While I examined pictures of myself, looking for signs of my feelings and thoughts, I found nothing but a smiling face. I remembered feeling happy at times, but mostly unsettled and lonely. When I slept that night, these thoughts were operating in the deeper regions of my mind and wake me early in the morning. There was the unsettled feeling again, a feeling that I didn’t live on the same earth as everyone else. My father’s favorite question was, “what’s the matter with you?” and it confirmed the feeling I was defective in some way I never understood. I got up and had some tea; it was a good time to write.
Amakusa called me early in the day on Sunday and we arranged to meet at my skybox over Brisas del Mar at 10:00 pm with photos in hand. I had promised a picture of myself as a college student and he was to bring his head-shot. In searching through my photos, I had only found a few from my life before children. I posted them to my flickr to share them with him. I arrived shortly after 10:00 and spent a pleasant couple of hours in IM with some friends and creating experimental jewelry. There was no conciliatory IM from Amakusa or text message on my cell.

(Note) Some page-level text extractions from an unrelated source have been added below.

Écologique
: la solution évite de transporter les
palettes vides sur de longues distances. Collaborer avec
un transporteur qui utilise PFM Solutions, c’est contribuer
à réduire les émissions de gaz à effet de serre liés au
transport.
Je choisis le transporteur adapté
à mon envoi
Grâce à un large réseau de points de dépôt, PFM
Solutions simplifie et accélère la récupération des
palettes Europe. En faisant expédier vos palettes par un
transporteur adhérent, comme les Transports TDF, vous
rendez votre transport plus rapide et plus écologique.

When midnight had come and gone, I said good night to my friend and stood looking across the deck to the gray sky. The wind chimes were making their mournful sound, like the horn of a faraway train, recalling my loneliness for him. I had fallen in love, but it’s a love that can’t be held safely within and not even close-by. Today, Amakusa will work in the field and I didn’t understand that he would return to his home at night. He may be incommunicado for days or I may never hear from him again. After finishing my work day and after chatting with my friends, I may end my day alone at Brisas del Mar.